§ **Excerpt**
===============

Case Study: Hybrid Cloud Secrets Management for a Telecommunications Provider

A leading telecommunications provider approached us to modernize their hybrid infrastructure and centralize secrets management across on-premise and cloud environments.

Alex Podobnik
Alex Podobnik -
Case Study: Hybrid Cloud Secrets Management for a Telecommunications Provider

Client & Context

A leading telecommunications provider approached us to help modernize their hybrid infrastructure. The company operated a complex environment combining both on-premise data centers and multiple public cloud providers. As they scaled their services and embraced cloud-native architectures, managing secrets across such a diverse ecosystem became a growing challenge.

Their engineering teams struggled with maintaining consistency between on-prem systems and cloud services. Each environment handled credentials differently, which made cross-environment communication unreliable and slowed down delivery pipelines. At the same time, strict uptime requirements demanded a robust disaster recovery strategy that could span all environments without increasing operational burden.

Objectives

The client's key goals were to:

  • Centralize secrets management across on-prem and cloud infrastructure

  • Simplify CI/CD pipelines and ensure consistent access control

  • Improve disaster recovery capabilities and cross-environment reliability

  • Enable modernization of legacy applications without requiring major code changes

Challenges

The organization's existing approach to credential management was fragmented. Database credentials were hardcoded or stored in multiple configuration systems, each maintained separately by different teams. This made rotation, auditing, and access control complicated and time-consuming.

Legacy applications still hosted on-premise could not easily integrate with modern authentication systems, leading to manual credential handling and inconsistent security practices. Moreover, the lack of a unified secrets platform meant the client had limited visibility into how credentials were used across their multi-cloud environment.

The team also faced challenges in maintaining consistent CI/CD processes across environments. Deployment pipelines for cloud and on-prem systems followed different workflows, introducing unnecessary complexity and operational risk.

Our Approach

We implemented HashiCorp Vault as the central backbone for secrets management across the client's hybrid infrastructure. Vault served as a secure and consistent bridge between their on-prem systems and cloud environments, ensuring all credentials were managed, rotated, and audited in a unified way.

We began by designing a multi-environment Vault deployment with high availability and disaster recovery in mind. The setup included replication across data centers and clouds, allowing for business continuity even in the event of regional outages.

Vault was integrated directly with the client's existing CI/CD pipelines. This allowed build and deployment systems to automatically fetch dynamic credentials, eliminating the need to store secrets within pipelines. Developers could now deploy services confidently across environments without managing sensitive data manually.

For legacy applications, we introduced a secrets injection pattern that allowed them to consume credentials from Vault without modifying their code. This enabled modernization of security practices without rewriting existing systems.

By standardizing credential management with Vault, we also helped the client achieve cross-environment consistency. The same authentication mechanisms and access policies now applied across all cloud providers and on-prem infrastructure.

Terraform was used to codify Vault configuration, making policies and integrations version-controlled and auditable. Combined with audit logging, this provided full visibility into credential usage across every system.

Outcomes

The new centralized secrets management system unified the client's hybrid infrastructure and eliminated inconsistencies between cloud and on-prem environments.

CI/CD pipelines became simpler and more secure, as secrets were dynamically injected during builds and deployments. Legacy applications benefited from improved security without requiring code changes.

The client also achieved enhanced disaster recovery capabilities, with Vault's replication ensuring that secrets remained available even during infrastructure disruptions. Cross-environment database credential management was now automated, reducing manual intervention and operational overhead.

Overall, the project strengthened the client's security posture, improved engineering efficiency, and established a foundation for continued modernization.

Key Lessons Learned

Hybrid environments benefit most from centralized, cloud-agnostic secrets management. Modernization doesn't always require rewriting legacy systems integrations can extend secure practices to existing applications. Unified secrets systems simplify CI/CD pipelines and enable consistent operations across environments.

Conclusion

By leveraging HashiCorp Vault, we helped the telecommunications provider unify their hybrid infrastructure into a secure, consistent, and resilient ecosystem. The result was improved reliability, automated credential management, and simplified multi-environment operations all without disrupting critical legacy systems or delivery pipelines.

===============

§ **Work item**
Transcribe the case study between "Client & Context" and "increasing operational burden.", inclusive, keeping every word and punctuation mark as it appears.

§ **Data excerpt**
===============

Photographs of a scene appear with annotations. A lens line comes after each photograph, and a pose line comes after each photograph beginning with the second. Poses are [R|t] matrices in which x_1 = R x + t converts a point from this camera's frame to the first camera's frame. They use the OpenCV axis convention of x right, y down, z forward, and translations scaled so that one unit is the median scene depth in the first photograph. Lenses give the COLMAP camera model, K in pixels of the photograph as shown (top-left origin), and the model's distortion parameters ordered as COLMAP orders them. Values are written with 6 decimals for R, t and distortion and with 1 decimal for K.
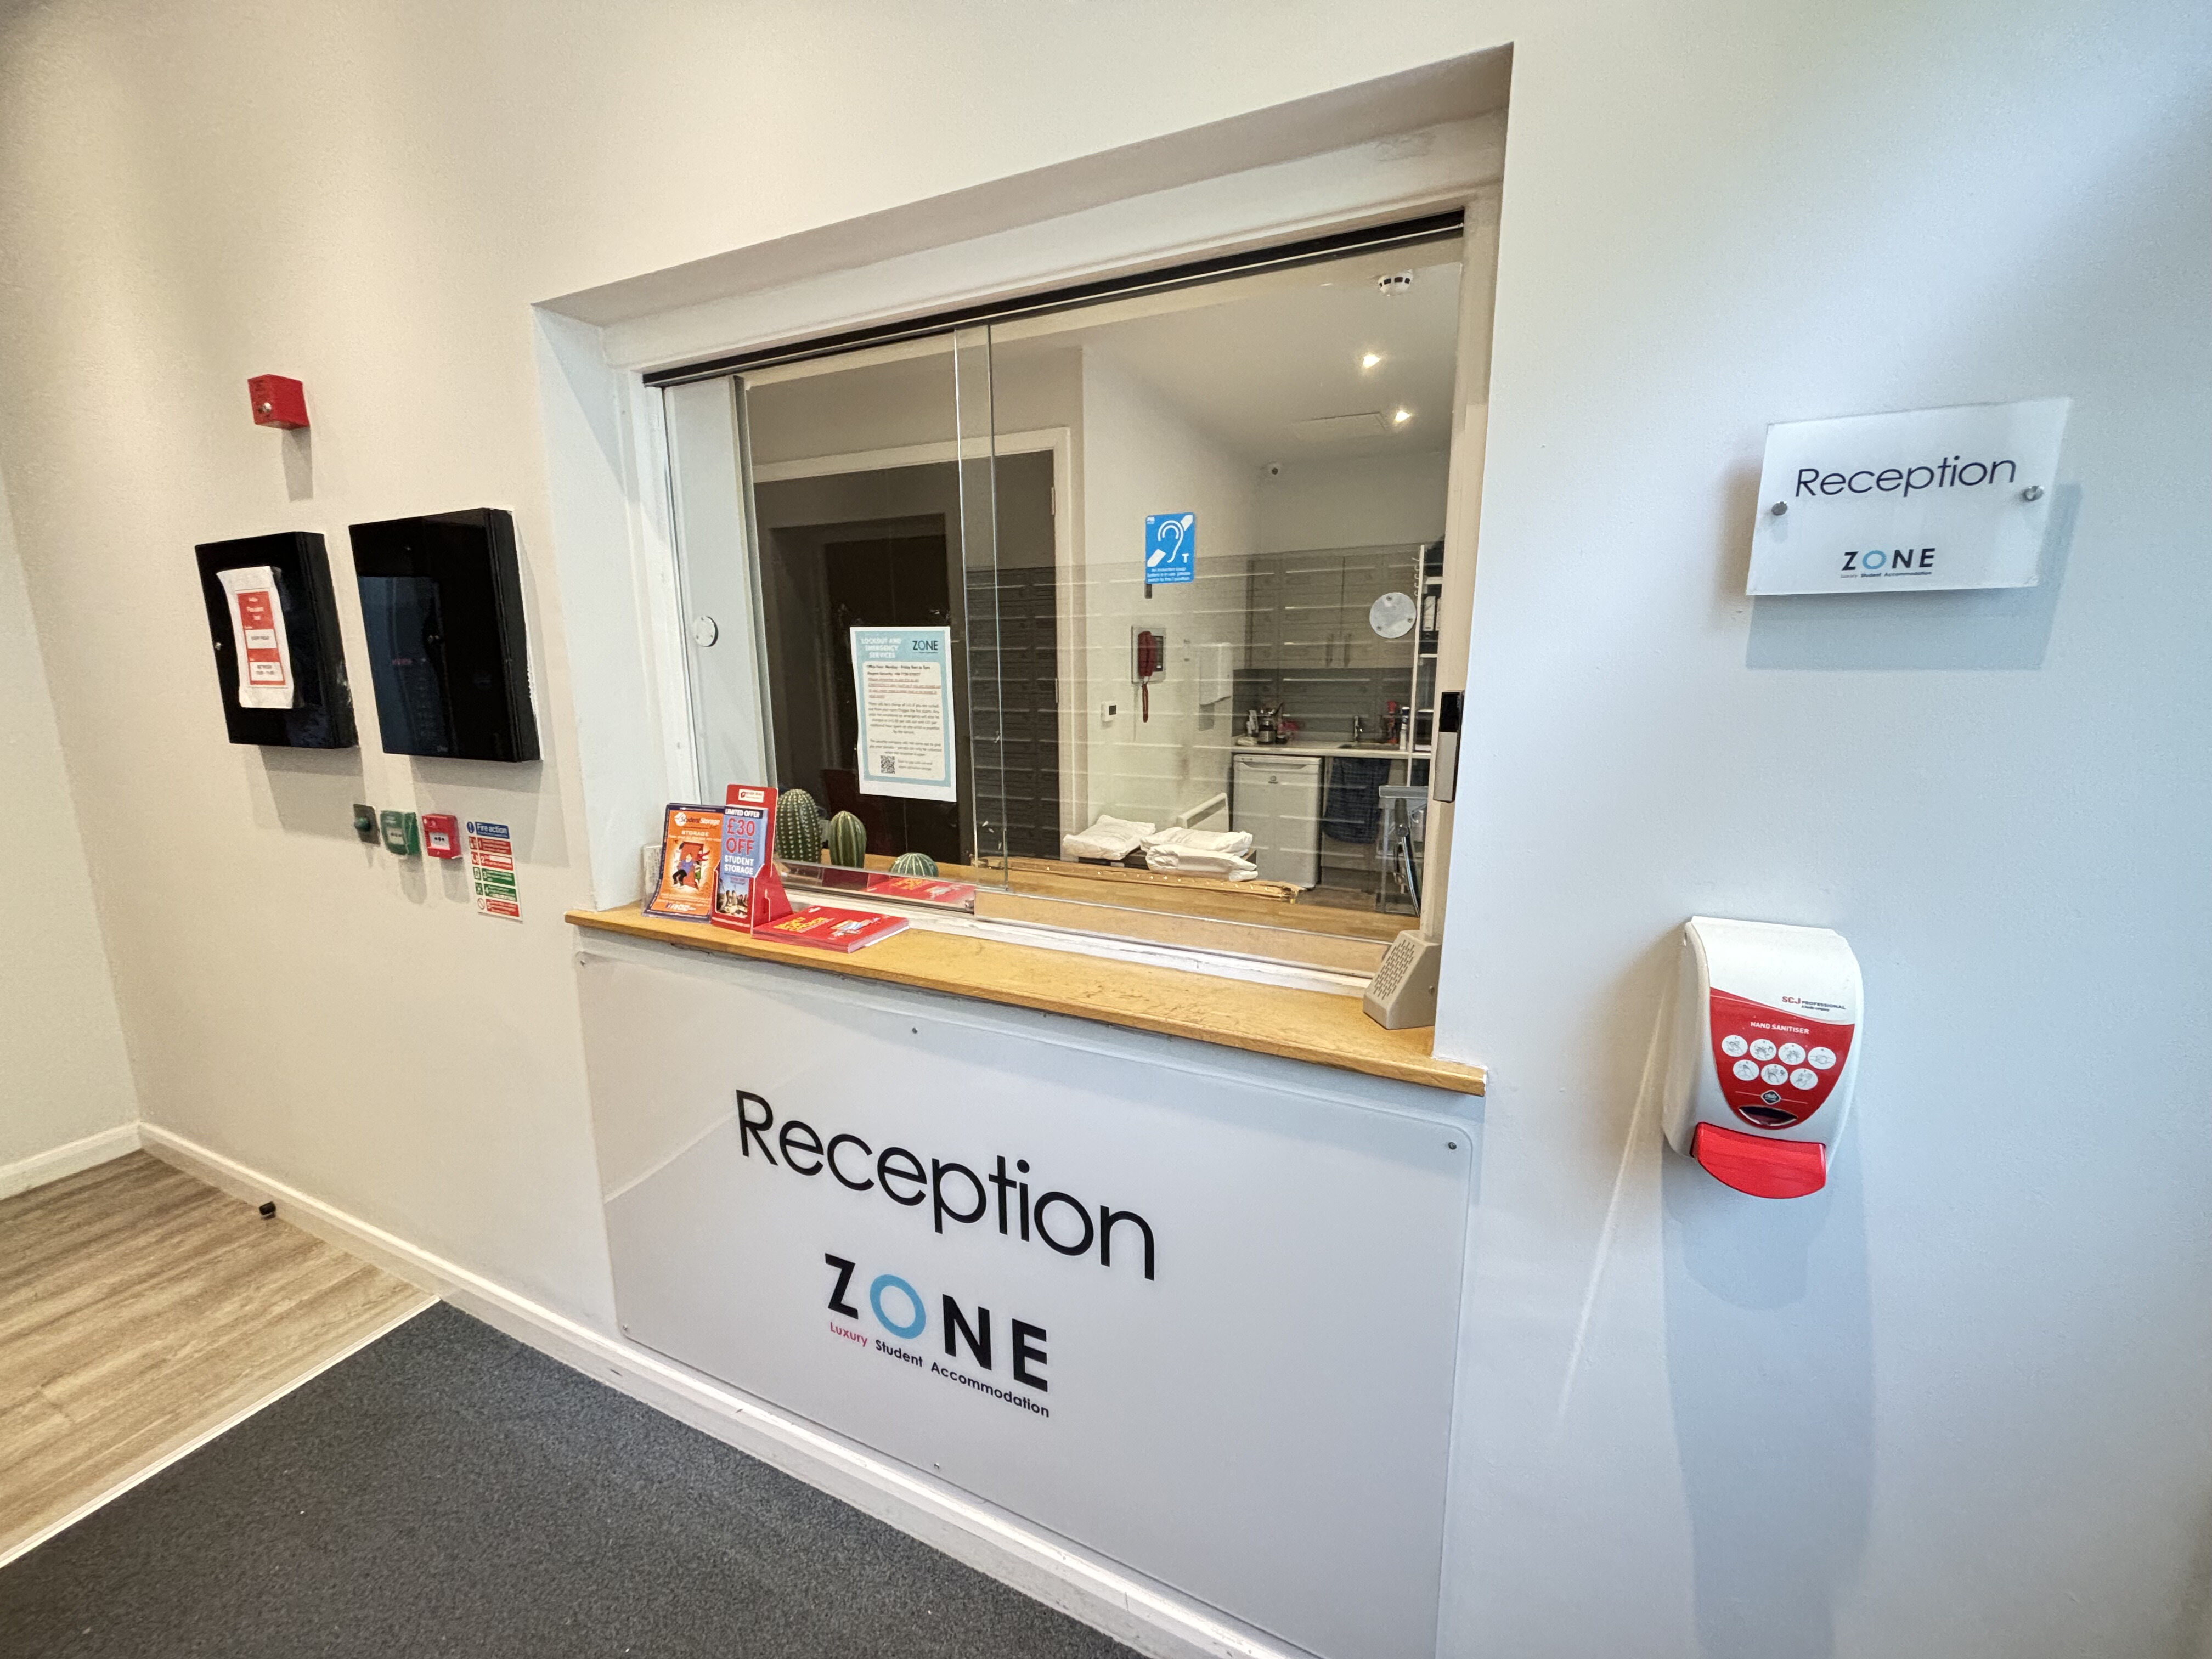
lens RADIAL K [[894.0, 0, 1099.2], [0, 894.0, 830.2], [0, 0, 1]] dist [0.005470, -0.001249]
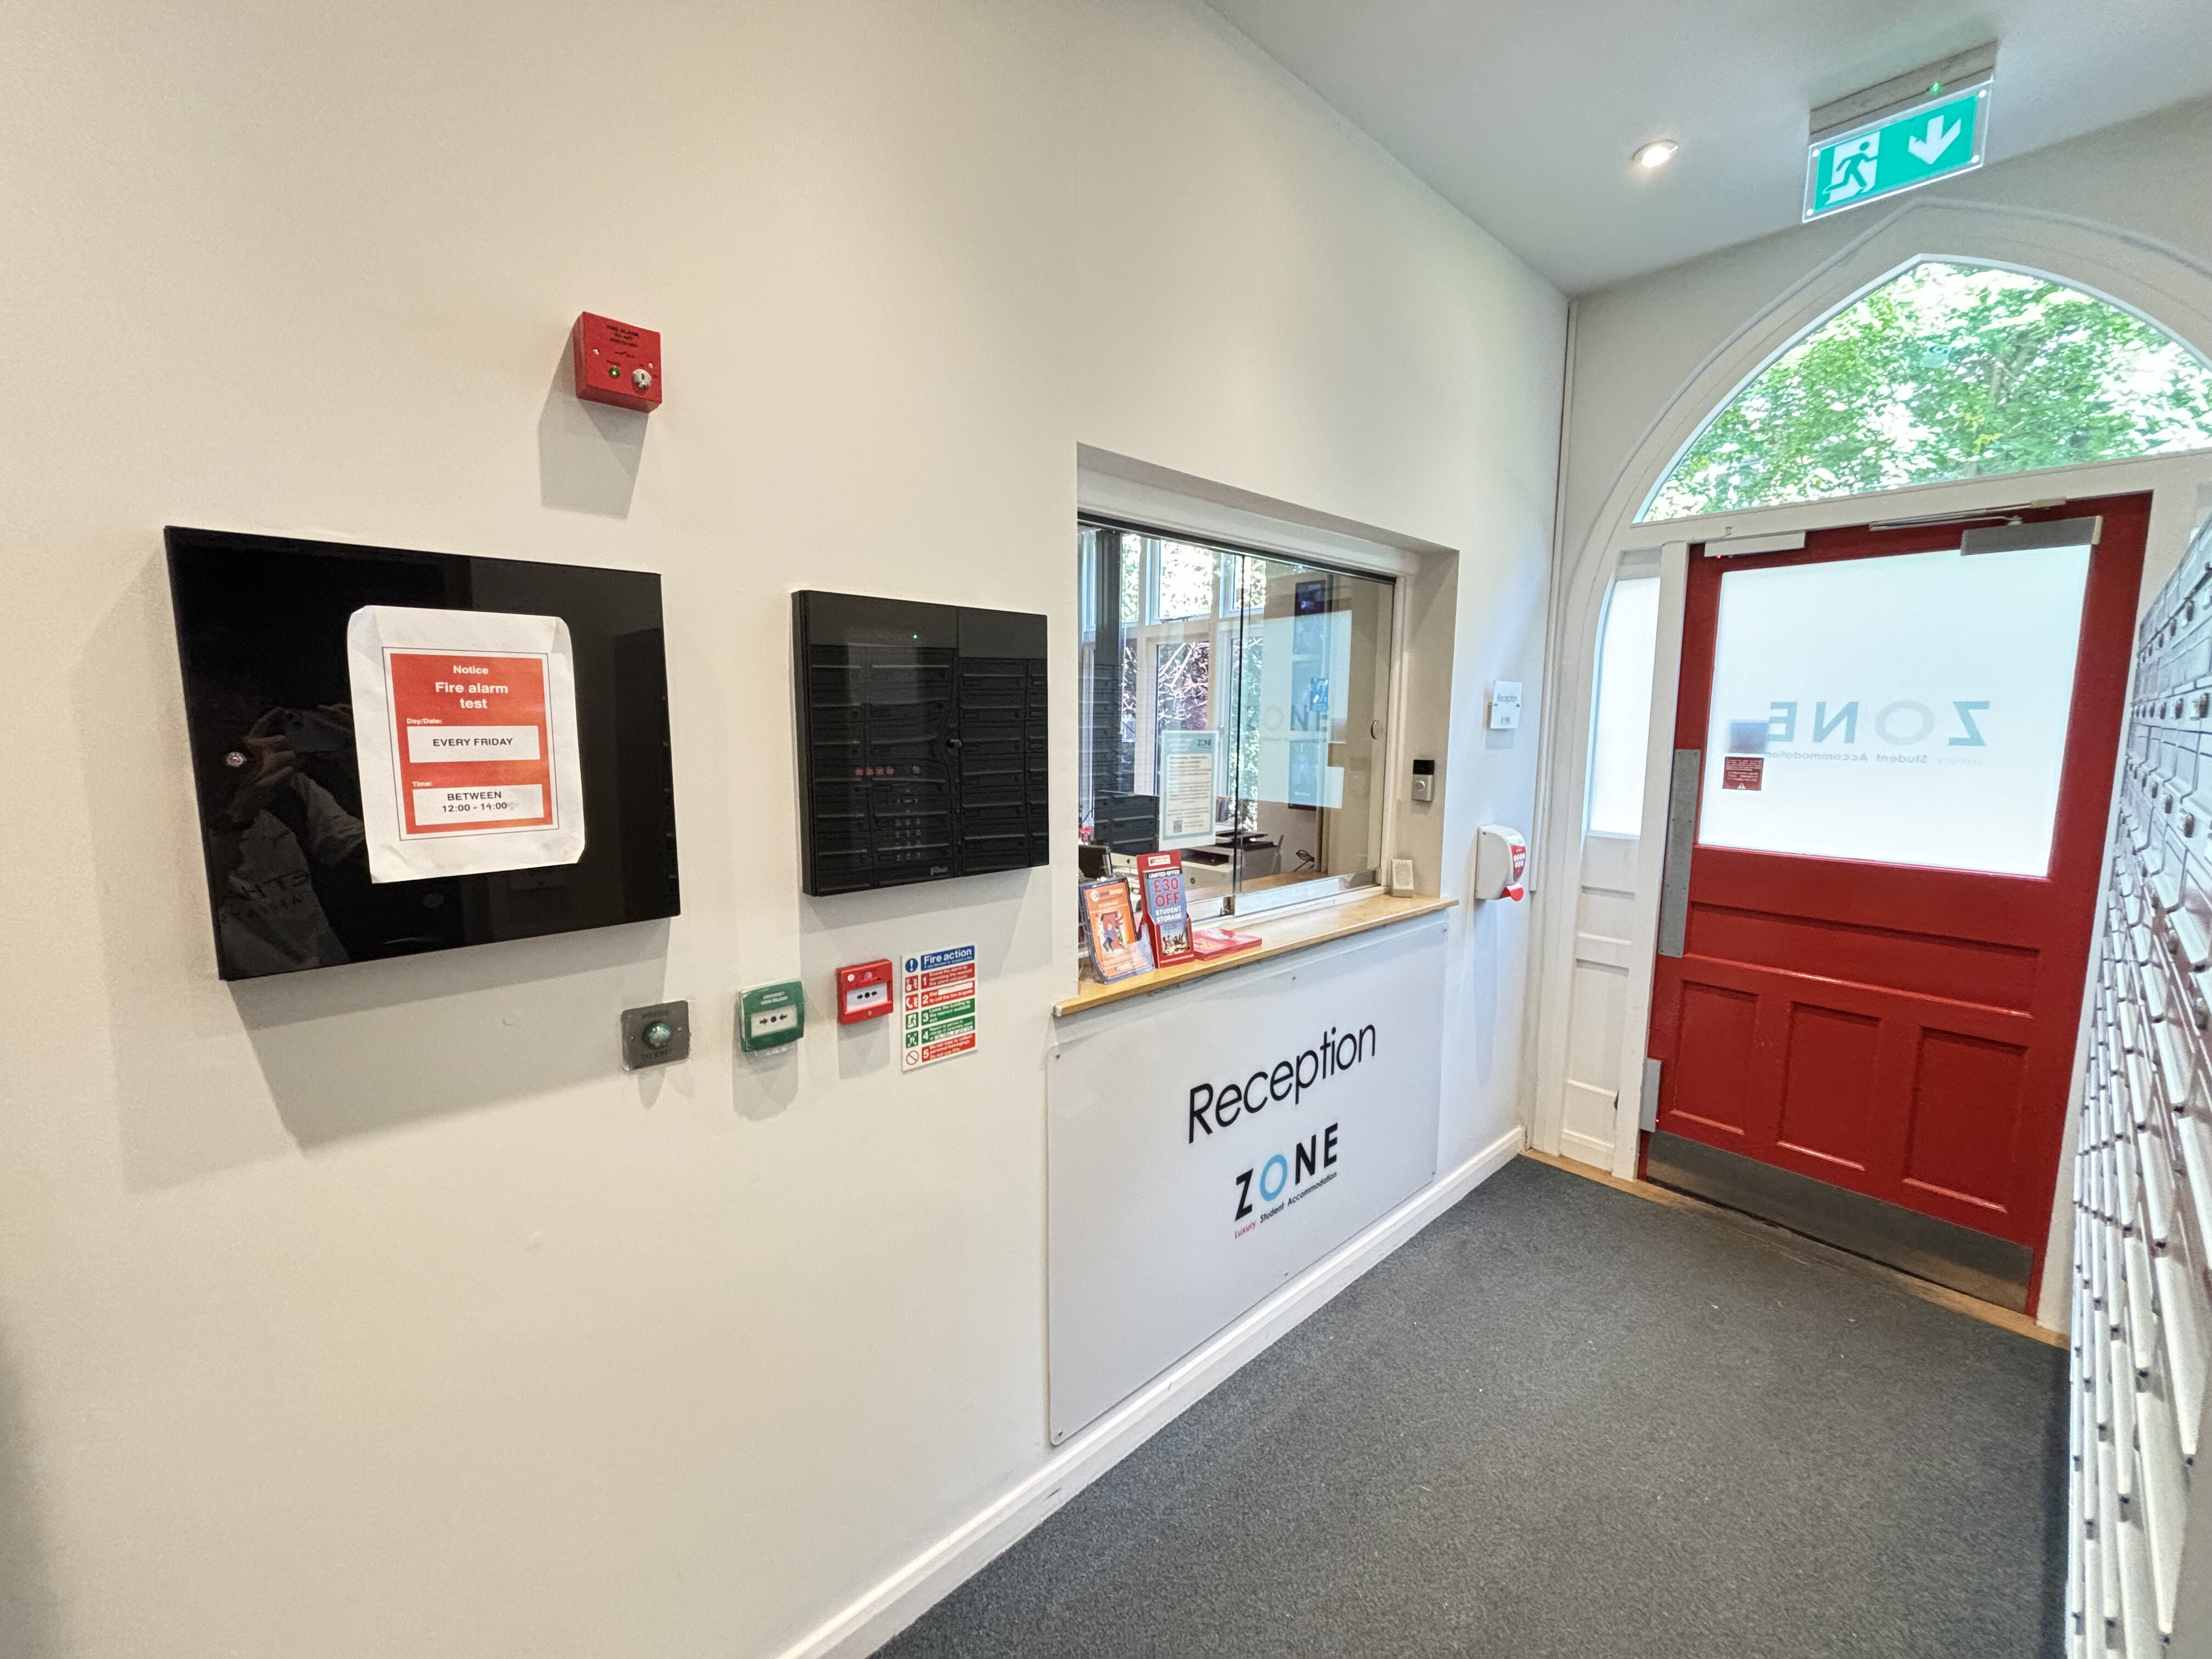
lens RADIAL K [[894.0, 0, 1100.1], [0, 894.0, 831.1], [0, 0, 1]] dist [0.005470, -0.001249]
pose [[0.374256, -0.106780, 0.921157, -1.599341], [0.176495, 0.983393, 0.042286, -0.149184], [-0.910375, 0.146754, 0.386887, 0.579738]]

===============

§ **Final answer**
Client & Context

A leading telecommunications provider approached us to help modernize their hybrid infrastructure. The company operated a complex environment combining both on-premise data centers and multiple public cloud providers. As they scaled their services and embraced cloud-native architectures, managing secrets across such a diverse ecosystem became a growing challenge.

Their engineering teams struggled with maintaining consistency between on-prem systems and cloud services. Each environment handled credentials differently, which made cross-environment communication unreliable and slowed down delivery pipelines. At the same time, strict uptime requirements demanded a robust disaster recovery strategy that could span all environments without increasing operational burden.